A experiência de Mitra na Índia, entre 1999 e 2001, é uma das mais comentadas nos últimos anos. Computadores com monitoramento remoto, mas sem qualquer professor à vista de crianças e jovens, foi colocado em muros de favelas. O resultado foi que os aprendizes foram longe, ensinaram uns aos outros, conseguiram aprender mesmo sem sequer saber falar inglês, a língua utilizada nos programas disponibilizados.

José Pacheco, fundador da Escola da Ponte

Mas diante dessa experiência, onde jovens se mostram autodidatas de sucesso, qual deve ser o papel do professor? José Pacheco, idealizador da Escola da Ponte, defende que professores são essenciais, mas não no padrão em que a maioria deles se encaixa hoje. “Professor precisa orientar, estimular, ampliar desafios”, afirmou. Na Escola da Ponte, uma experiência que ganhou respeito da comunidade acadêmica, não há séries, tampouco grades de disciplinas. Os estudantes escolhem os assuntos que mais lhe interessam e passam a desenvolver atividades relacionadas a eles. 

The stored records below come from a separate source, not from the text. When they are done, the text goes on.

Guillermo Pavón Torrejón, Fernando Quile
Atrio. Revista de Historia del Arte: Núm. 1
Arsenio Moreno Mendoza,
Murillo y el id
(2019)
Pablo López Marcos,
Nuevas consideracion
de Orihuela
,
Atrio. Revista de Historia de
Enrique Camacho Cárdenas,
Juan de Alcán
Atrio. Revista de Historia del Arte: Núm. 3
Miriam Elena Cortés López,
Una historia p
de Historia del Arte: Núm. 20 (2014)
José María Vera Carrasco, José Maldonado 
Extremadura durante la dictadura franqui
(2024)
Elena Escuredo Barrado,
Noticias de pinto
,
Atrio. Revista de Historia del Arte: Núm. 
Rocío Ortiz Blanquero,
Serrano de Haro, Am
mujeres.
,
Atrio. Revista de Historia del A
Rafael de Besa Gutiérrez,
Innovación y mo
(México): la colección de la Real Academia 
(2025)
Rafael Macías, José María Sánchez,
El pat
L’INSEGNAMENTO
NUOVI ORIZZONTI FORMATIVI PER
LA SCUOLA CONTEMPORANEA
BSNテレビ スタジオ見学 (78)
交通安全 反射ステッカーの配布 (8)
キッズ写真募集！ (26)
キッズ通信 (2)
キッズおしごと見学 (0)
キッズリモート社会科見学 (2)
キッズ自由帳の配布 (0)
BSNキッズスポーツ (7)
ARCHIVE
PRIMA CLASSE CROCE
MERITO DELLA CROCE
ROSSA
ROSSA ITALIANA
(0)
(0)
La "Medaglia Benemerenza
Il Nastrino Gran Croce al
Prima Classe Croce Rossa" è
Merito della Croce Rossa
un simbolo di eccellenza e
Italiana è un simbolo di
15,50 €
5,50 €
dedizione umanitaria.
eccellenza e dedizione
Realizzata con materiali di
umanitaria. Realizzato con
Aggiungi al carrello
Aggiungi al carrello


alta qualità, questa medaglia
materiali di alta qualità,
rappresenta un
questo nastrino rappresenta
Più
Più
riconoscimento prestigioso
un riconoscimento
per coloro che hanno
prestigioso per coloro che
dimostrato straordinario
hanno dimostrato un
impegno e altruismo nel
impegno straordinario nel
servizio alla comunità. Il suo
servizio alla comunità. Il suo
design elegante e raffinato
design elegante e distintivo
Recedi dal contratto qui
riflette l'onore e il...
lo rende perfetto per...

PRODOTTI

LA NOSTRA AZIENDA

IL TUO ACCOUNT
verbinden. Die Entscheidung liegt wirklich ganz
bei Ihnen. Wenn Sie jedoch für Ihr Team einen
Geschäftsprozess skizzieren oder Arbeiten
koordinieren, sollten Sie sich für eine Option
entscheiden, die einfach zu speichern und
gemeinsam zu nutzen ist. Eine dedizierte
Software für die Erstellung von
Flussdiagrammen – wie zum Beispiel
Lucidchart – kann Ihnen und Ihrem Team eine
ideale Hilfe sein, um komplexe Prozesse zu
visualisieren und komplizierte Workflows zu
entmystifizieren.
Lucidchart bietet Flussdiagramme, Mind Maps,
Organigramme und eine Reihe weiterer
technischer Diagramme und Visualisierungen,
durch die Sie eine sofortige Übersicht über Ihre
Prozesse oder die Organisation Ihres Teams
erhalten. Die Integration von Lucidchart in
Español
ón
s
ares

Buraco no muro para os professores

Professora de ensino médio de escola privada de São Paulo, Lílian Starobinas levantou uma questão pertinente em meio ao debate: “Mas onde está o buraco no muro para os professores?”. Ela falou sobre a importância de gerar experiências voltadas aos educadores, não apenas aos educandos, uma vez que os professores, por mais que estejam dispostos a inovar, estão, em sua maioria, em um modelo de ensino e aprendizagem pouco flexível, ainda dominante no Brasil.

Leonardo Neiva

Nelson Pretto fala sobre conceitos da cultura digital

Para o professor Nelson Pretto (UFBA), os educadores precisam se apropriar da tecnologia, assim como os mais jovens. “Precisamos trabalhar com a criação, não com reprodução”, afirmou após sair em defesa da remixagem, que consiste no uso e reuso de ferramentas e conteúdos podendo modificá-los, e dos Recursos Educacionais Abertos. Pesquisador do Núcleo de Informática Aplicada à Educação (NIED) da Unicamp, Tel Amiel reforçou o coro pelo uso de recursos em domínio público, argumentando que estes precisam estar à disposição para que os educadores possam fazer uso, se apropriar e adequá-los à realidade em que estão. “As novas configurações do ensino-aprendizagem precisam ser flexíveis e abundantes.”

Embora os recursos educacionais possam ser muito úteis à inovação na sala de aula, Pretto chamou a atenção para um aspecto sempre destacado pela educadora Léa Fagundes, uma das pioneiras no uso educacional do software livre no Brasil. “As tecnologias não são educacionais, elas são digitais, de informação e comunicação. Nós, professores, vamos transformá-las em instrumentos pedagógicos por meio da apropriação dessas tecnologias.”

Nesse cenário, onde as ferramentas da cultura digital devem ser moldadas pelos contextos educacionais, não apenas o game desenvolvido para tratar de uma revolução histórica ou um software que permite os estudantes dissecarem o corpo humano no smartphone podem fazer parte da aula, mas também recursos como o sistema de geolocalização presente no smartphone ou os aplicativos diversos disponíveis nas appstores. Embora programas como esses não tenham sido pensados exclusivamente para fins educacionais, tornam-se úteis no contexto de uma educação inovadora quando o professor sabe como explorá-los.